▶ [What is expected]
Repeat every line below exactly as it reads.

[Records from a data source]
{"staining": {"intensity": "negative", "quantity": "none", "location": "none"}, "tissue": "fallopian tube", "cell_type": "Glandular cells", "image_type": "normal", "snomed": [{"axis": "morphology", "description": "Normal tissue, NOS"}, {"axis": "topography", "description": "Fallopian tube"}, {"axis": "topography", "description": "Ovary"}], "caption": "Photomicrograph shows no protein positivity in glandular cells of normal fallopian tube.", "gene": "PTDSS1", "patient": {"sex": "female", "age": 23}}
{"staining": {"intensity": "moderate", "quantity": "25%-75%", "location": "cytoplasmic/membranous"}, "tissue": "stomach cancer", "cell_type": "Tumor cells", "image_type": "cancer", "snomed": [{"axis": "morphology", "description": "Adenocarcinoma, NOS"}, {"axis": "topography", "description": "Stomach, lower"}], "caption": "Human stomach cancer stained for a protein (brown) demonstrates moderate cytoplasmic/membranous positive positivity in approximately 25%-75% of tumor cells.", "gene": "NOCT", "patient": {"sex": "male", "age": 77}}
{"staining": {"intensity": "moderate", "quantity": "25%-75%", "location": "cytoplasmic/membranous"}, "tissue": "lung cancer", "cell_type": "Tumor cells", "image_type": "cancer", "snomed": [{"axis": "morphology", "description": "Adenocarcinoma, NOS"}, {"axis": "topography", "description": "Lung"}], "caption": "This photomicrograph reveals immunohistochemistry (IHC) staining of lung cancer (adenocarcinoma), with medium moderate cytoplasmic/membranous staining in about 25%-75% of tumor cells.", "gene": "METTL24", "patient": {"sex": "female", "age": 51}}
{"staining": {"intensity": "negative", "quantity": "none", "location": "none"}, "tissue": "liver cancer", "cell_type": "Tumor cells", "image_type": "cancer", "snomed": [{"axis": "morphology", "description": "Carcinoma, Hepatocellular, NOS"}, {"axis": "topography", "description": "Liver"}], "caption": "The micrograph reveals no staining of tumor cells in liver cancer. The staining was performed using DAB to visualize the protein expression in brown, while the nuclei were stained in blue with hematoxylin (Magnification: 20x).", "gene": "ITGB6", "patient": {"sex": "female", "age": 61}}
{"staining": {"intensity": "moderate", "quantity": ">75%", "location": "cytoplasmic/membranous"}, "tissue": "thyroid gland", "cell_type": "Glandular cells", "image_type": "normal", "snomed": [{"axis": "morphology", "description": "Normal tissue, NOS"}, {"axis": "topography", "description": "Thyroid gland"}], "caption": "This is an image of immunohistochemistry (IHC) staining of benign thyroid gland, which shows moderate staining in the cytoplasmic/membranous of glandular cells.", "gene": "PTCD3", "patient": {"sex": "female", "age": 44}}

▶ [Result of the task]
{"staining": {"intensity": "negative", "quantity": "none", "location": "none"}, "tissue": "fallopian tube", "cell_type": "Glandular cells", "image_type": "normal", "snomed": [{"axis": "morphology", "description": "Normal tissue, NOS"}, {"axis": "topography", "description": "Fallopian tube"}, {"axis": "topography", "description": "Ovary"}], "caption": "Photomicrograph shows no protein positivity in glandular cells of normal fallopian tube.", "gene": "PTDSS1", "patient": {"sex": "female", "age": 23}}
{"staining": {"intensity": "moderate", "quantity": "25%-75%", "location": "cytoplasmic/membranous"}, "tissue": "stomach cancer", "cell_type": "Tumor cells", "image_type": "cancer", "snomed": [{"axis": "morphology", "description": "Adenocarcinoma, NOS"}, {"axis": "topography", "description": "Stomach, lower"}], "caption": "Human stomach cancer stained for a protein (brown) demonstrates moderate cytoplasmic/membranous positive positivity in approximately 25%-75% of tumor cells.", "gene": "NOCT", "patient": {"sex": "male", "age": 77}}
{"staining": {"intensity": "moderate", "quantity": "25%-75%", "location": "cytoplasmic/membranous"}, "tissue": "lung cancer", "cell_type": "Tumor cells", "image_type": "cancer", "snomed": [{"axis": "morphology", "description": "Adenocarcinoma, NOS"}, {"axis": "topography", "description": "Lung"}], "caption": "This photomicrograph reveals immunohistochemistry (IHC) staining of lung cancer (adenocarcinoma), with medium moderate cytoplasmic/membranous staining in about 25%-75% of tumor cells.", "gene": "METTL24", "patient": {"sex": "female", "age": 51}}
{"staining": {"intensity": "negative", "quantity": "none", "location": "none"}, "tissue": "liver cancer", "cell_type": "Tumor cells", "image_type": "cancer", "snomed": [{"axis": "morphology", "description": "Carcinoma, Hepatocellular, NOS"}, {"axis": "topography", "description": "Liver"}], "caption": "The micrograph reveals no staining of tumor cells in liver cancer. The staining was performed using DAB to visualize the protein expression in brown, while the nuclei were stained in blue with hematoxylin (Magnification: 20x).", "gene": "ITGB6", "patient": {"sex": "female", "age": 61}}
{"staining": {"intensity": "moderate", "quantity": ">75%", "location": "cytoplasmic/membranous"}, "tissue": "thyroid gland", "cell_type": "Glandular cells", "image_type": "normal", "snomed": [{"axis": "morphology", "description": "Normal tissue, NOS"}, {"axis": "topography", "description": "Thyroid gland"}], "caption": "This is an image of immunohistochemistry (IHC) staining of benign thyroid gland, which shows moderate staining in the cytoplasmic/membranous of glandular cells.", "gene": "PTCD3", "patient": {"sex": "female", "age": 44}}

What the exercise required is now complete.